Monday, November 24, 2008
So I have not been making a lot of work since the arrival of my baby and the beginning of a full time job. At first I just went with the flow and told myself that once I was settled in with the job and the baby, a new schedule would materialize. Well, that hasn't happened and I don't feel like it will until I make it happen and the best way for me to do that is to address the issue in the blog. I am hoping it that someone may come across this and will be able to relate. Or, it may be able to help someone else that is experiencing the same problems.

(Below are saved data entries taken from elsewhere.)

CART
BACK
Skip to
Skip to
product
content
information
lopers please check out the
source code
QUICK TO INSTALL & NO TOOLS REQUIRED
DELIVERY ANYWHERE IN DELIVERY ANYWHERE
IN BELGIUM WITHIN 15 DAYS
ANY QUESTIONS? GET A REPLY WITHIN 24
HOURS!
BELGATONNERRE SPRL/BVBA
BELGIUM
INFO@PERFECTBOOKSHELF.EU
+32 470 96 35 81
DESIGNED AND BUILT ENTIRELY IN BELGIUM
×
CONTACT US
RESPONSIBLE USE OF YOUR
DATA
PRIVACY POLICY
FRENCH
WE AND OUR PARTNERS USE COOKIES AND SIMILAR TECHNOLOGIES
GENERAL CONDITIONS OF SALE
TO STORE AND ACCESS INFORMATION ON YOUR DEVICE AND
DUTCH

The problem of not being able to make work for whatever reason is one that plagues many artists. I have been talking to artists who have children and have been trying to get a sense of how others tackle the task of making art and raising a family. the responses are mixed, but the one that remains constant and should be obvious is the task of doing something that keeps ones mind involved in the art. Drawing tend to be the first one that comes to mind because it can be done with anything that makes marks and on any surface that receives those marks. It is the most transportable and possibly the most immediate. But for some reason drawing is not working for me. I have been avoiding it and I am not sure why. The intent of this blog is to determine what is causing me to refuse to make the work I feel needs to be made. I think this blog is becoming a part of my work in that I have been using it as an online journal in very much the same way I write in my sketchbook. So until The work starts to flow again I will document my tribulation.